Frontiers in Non-invasive Cardiac Mapping: Rotors in Atrial Fibrillation-Body Surface Frequency-Phase Mapping

Abstract

[EN] Experimental and clinical data demonstrate that atrial fibrillation (AF) maintenance in animals and groups of patients depends on localized reentrant sources localized primarily to the pulmonary veins (PVs) and the left atrium(LA) posterior wall in paroxysmal AF but elsewhere, including the right atrium (RA), in persistent AF. Moreover, AF can be eliminated by directly ablating AFdriving sources or “rotors,” that exhibit high-frequency, periodic activity. The RADAR-AF randomized trial demonstrated that an ablation procedure based on a more target-specific strategy aimed at eliminating high frequency sites responsible for AF maintenance is as efficacious as and safer than empirically isolating all the PVs.
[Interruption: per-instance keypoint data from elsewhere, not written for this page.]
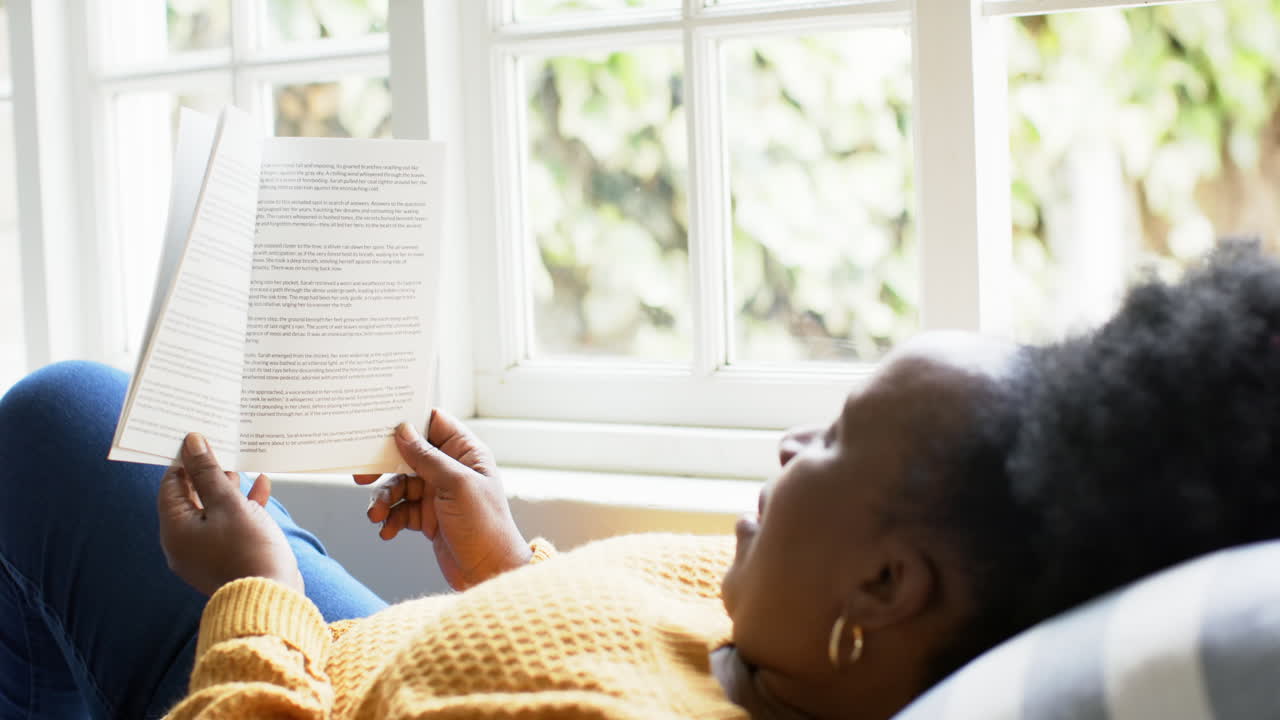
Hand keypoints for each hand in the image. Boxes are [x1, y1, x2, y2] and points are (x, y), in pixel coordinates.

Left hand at [158, 433, 302, 595]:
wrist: (271, 597)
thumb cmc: (247, 549)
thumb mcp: (228, 504)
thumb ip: (209, 473)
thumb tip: (192, 443)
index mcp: (175, 529)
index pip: (171, 485)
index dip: (185, 460)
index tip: (201, 439)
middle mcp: (184, 542)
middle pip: (191, 498)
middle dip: (209, 473)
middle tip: (223, 448)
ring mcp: (206, 552)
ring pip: (213, 510)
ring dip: (228, 488)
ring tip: (243, 466)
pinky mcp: (227, 558)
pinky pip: (229, 526)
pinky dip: (242, 507)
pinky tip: (261, 488)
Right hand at [354, 411, 528, 589]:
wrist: (489, 573)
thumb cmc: (485, 526)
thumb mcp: (456, 485)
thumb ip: (428, 457)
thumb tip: (403, 430)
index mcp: (466, 453)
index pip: (434, 423)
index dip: (408, 420)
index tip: (379, 426)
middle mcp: (451, 469)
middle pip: (409, 455)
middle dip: (384, 466)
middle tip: (361, 476)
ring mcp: (438, 493)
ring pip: (400, 485)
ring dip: (384, 499)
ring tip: (377, 516)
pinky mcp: (428, 517)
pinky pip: (401, 509)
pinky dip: (391, 519)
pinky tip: (388, 531)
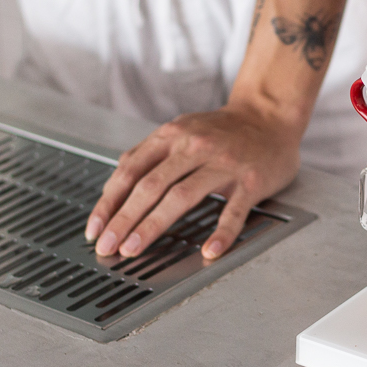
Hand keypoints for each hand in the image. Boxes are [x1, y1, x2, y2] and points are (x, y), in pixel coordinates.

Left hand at [85, 102, 301, 259]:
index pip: (131, 170)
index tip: (96, 229)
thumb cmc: (225, 130)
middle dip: (124, 219)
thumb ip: (152, 153)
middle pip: (151, 185)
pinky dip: (221, 233)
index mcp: (174, 135)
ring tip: (135, 248)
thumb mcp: (183, 129)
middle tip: (109, 246)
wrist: (270, 116)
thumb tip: (117, 183)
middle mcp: (196, 147)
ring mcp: (224, 164)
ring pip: (182, 196)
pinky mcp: (252, 181)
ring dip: (153, 225)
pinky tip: (208, 251)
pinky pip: (234, 211)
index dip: (109, 202)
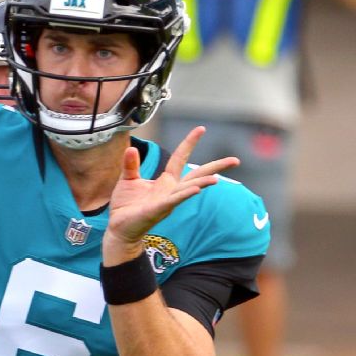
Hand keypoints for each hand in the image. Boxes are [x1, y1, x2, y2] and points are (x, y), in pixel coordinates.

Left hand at [104, 127, 238, 258]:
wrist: (120, 227)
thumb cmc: (126, 205)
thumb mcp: (128, 179)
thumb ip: (131, 164)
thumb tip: (131, 147)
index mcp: (165, 181)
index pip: (180, 158)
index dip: (189, 143)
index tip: (201, 128)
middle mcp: (171, 190)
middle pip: (197, 175)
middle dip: (216, 167)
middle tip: (235, 160)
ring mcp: (167, 201)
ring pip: (188, 189)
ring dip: (201, 183)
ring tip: (215, 178)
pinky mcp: (157, 210)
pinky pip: (173, 201)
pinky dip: (184, 195)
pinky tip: (196, 190)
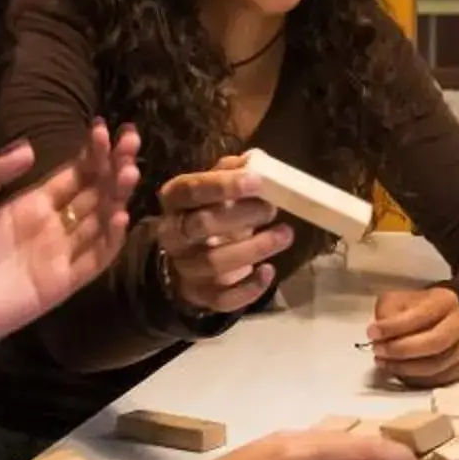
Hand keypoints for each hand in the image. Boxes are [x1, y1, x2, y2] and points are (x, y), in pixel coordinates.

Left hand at [0, 124, 141, 339]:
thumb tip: (29, 147)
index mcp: (34, 204)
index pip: (74, 174)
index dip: (91, 153)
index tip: (104, 128)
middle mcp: (55, 225)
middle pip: (95, 191)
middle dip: (114, 165)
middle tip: (131, 138)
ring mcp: (62, 253)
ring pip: (101, 219)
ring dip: (117, 195)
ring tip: (129, 170)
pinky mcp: (64, 282)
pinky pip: (95, 258)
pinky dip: (110, 239)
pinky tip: (119, 215)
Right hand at [152, 157, 292, 314]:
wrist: (191, 257)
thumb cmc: (211, 212)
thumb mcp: (217, 186)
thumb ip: (233, 171)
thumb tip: (255, 161)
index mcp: (175, 200)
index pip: (191, 189)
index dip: (223, 185)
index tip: (257, 181)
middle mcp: (173, 234)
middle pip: (201, 225)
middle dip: (241, 216)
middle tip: (271, 209)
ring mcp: (185, 267)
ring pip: (214, 262)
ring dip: (255, 248)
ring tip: (285, 234)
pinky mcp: (201, 295)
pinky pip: (222, 298)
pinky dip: (248, 288)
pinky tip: (268, 272)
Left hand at [368, 285, 458, 386]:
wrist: (439, 320)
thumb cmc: (415, 310)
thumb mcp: (397, 301)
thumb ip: (388, 313)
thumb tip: (380, 336)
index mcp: (446, 300)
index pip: (422, 315)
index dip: (395, 326)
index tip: (373, 333)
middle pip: (435, 343)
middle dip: (402, 349)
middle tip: (378, 350)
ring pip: (435, 365)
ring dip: (404, 367)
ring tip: (383, 362)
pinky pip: (437, 380)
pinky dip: (414, 379)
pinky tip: (397, 371)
In contrast to the standard ECG, global atrial noninvasive frequency analysis allows non-invasive identification of high-frequency sources before the arrival at the electrophysiology laboratory for ablation. Body surface potential map (BSPM) replicates the endocardial distribution of DFs with localization of the highest DF (HDF) and can identify small areas containing the high-frequency sources. Overall, BSPM had a sensitivity of 75% and specificity of 100% for capturing intracardiac EGMs as having LARA DF gradient. However, raw BSPM data analysis of AF patterns of activity showed incomplete and instable reentrant patterns of activation. Thus, we developed an analysis approach whereby a narrow band-pass filtering allowed selecting the electrical activity projected on the torso at the HDF, which stabilized the projection of rotors that potentially drive AF on the surface. Consequently, driving reentrant patterns (“rotors”) with spatiotemporal stability during >70% of the AF time could be observed noninvasibly after HDFfiltering. Moreover, computer simulations found that the combination of BSPM phase mapping with DF analysis enabled the discrimination of true rotational patterns even during the most complex AF. Altogether, these studies show that the combination of DF analysis with phase maps of HDF-filtered surface ECG recordings allows noninvasive localization of atrial reentries during AF and further a physiologically-based rationale for personalized diagnosis and treatment of patients with AF.